Elan Jalan Hidup Para Perintis

Decak kagum tak akan mampu menggantikan rasa hormat saya kepada mereka yang secara sadar telah memilih jalan sepi dan jauh dari kenyamanan demi merebut peluang-peluang perubahan yang dibutuhkan warga komunitas di mana mereka hidup dan berpenghidupan.

Tekanan dan kepahitan hidup telah menjadi benih kematangan kepribadian para perintis yang sebagian besar berasal dari kampung-kampung di pelosok pulau-pulau Jawa, Flores, Kalimantan dan Maluku. Kecerdasan sosial, politik dan emosional menjadi asset tak ternilai pribadi-pribadi yang menjunjung tinggi keselamatan kolektif warga di kampung mereka masing-masing.

Sederet nama yang saya sangat hormati, Tari, Dodi, Edi, Asun, Supinah, Masrani, Maga, Pastor Kopong, dan Veronica, bertutur lirih tentang kehidupan yang pahit tanpa sikap memelas dan meminta iba orang lain. Mereka berkeyakinan penuh, begitu sosok-sosok itu ikhlas menyerahkan hidup mereka untuk kemaslahatan orang banyak, dukungan semesta menjadi suatu keniscayaan.

Lahirnya prakarsa Para Perintis mesti dianggap sebagai kenyataan sejarah yang tidak terhindarkan dan memiliki logikanya sendiri dalam hiruk-pikuk ajang pamer keperkasaan pembangunan ekonomi yang semakin hari semakin terasa dan terlihat absurd. Rasa suntuk dan gerah yang menumpuk di kepala orang-orang yang selama puluhan tahun bergelut dalam ritual pembangunan baik melalui jalur resmi maupun partikelir dipaksa untuk menemukan pintu keluar yang sekaligus gerbang menuju arena baru. 

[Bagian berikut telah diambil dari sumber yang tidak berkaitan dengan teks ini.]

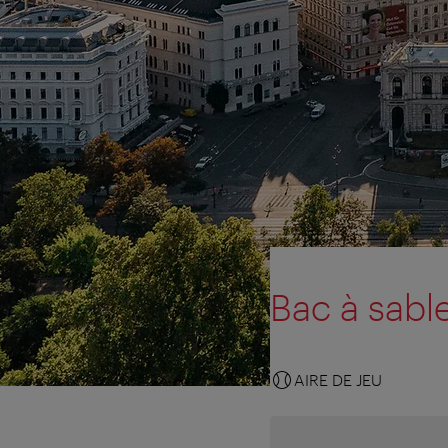
Bac à sabl
AIRE DE JEU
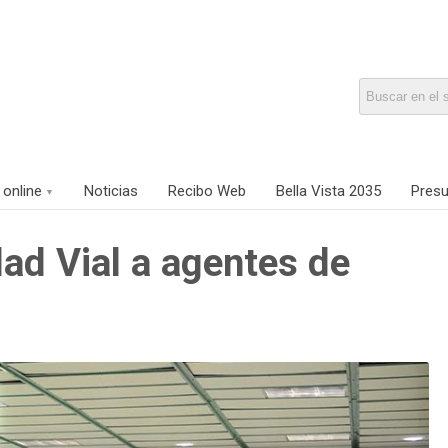
 online
Noticias
Recibo Web
Bella Vista 2035
Presu
ad Vial a agentes de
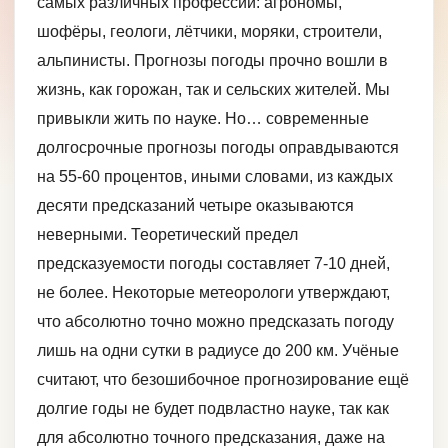
самых различных профессий: агрономы,
шофёры, геологи, лётчики, моряки, строители,
альпинисты. Прогнозы погоды прочно вошли в
жизнь, как горожан, так и сельских жителей. Мы
привыкли жить по науке. Но… современные
долгосрочные прогнозы погоды оправдываются
на 55-60 процентов, иными словами, из каждых
десяти предсказаний четыре оказываются
неверными. Теоретический предел
предсказуемости погоды составляет 7-10 дней,
не более. Некоторые метеорологи утверждают,
что абсолютно точно можно предсказать погоду
лишь на одни сутки в радиусе до 200 км. Учёные
считают, что безошибочное прогнозирование ещё
долгие годы не будет подвластно науке, так как
для абсолютно точного предсказания, даже на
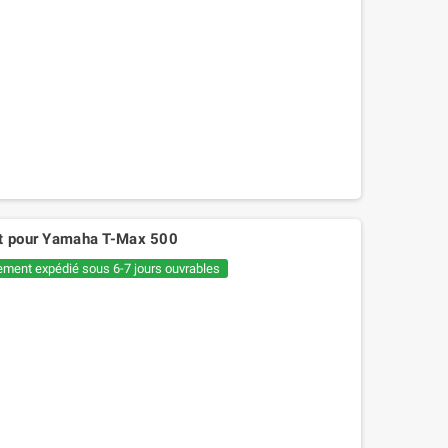
lt pour Yamaha T-Max 500
ement expédié sous 6-7 jours ouvrables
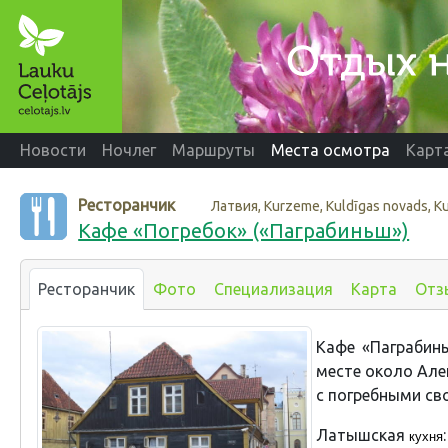
Новости
Ночлег
Маршруты
Места осмотра
Карт
Ресторанчик
Латвия, Kurzeme, Kuldīgas novads, K
Кафе «Погребок» («Паграбиньш»)
Ресторанчик
Фото
Специализация
Карта
Отз
Кафе «Паграбинь
месте около Але
с погребными св
Латышская
кухня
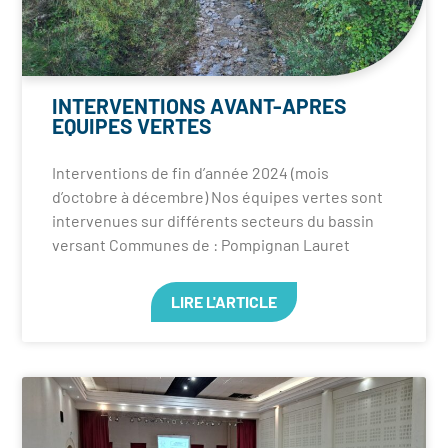
INTERVENTIONS AVANT-APRES
EQUIPES VERTES
Interventions de fin d’année 2024 (mois
d’octobre à décembre) Nos équipes vertes sont
intervenues sur différents secteurs du bassin
versant Communes de : Pompignan Lauret
LIRE L'ARTICLE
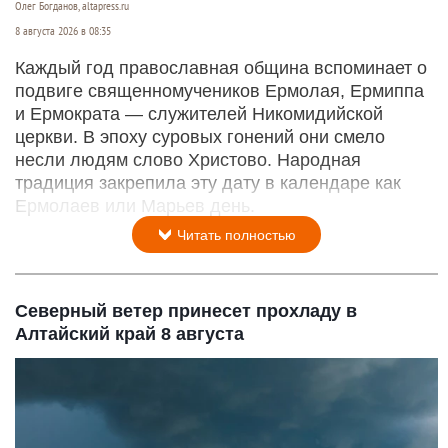
Олег Богданов, altapress.ru
8 августа 2026 в 08:35
Каждый год православная община вспоминает о
подвиге священномучеников Ермолая, Ермиппа
и Ермократа — служителей Никомидийской
церкви. В эпоху суровых гонений они смело
несли людям слово Христово. Народная
традиция закрепила эту дату в календаре как
Ермолаев или Марьев день.
Читать полностью
Северный ветер принесет прохладу в
Алтайский край 8 августа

Keterhubungan antara satu pribadi dengan lainnya bersumber dari kepercayaan yang tidak akan pernah bisa dikerangkakan secara sistematik kecuali menggunakan intuisi. Para Perintis dilahirkan lewat satu proses kopulasi dengan akad sederhana dan tanpa basa-basi. Mereka hanya ingin bermakna secara apa adanya.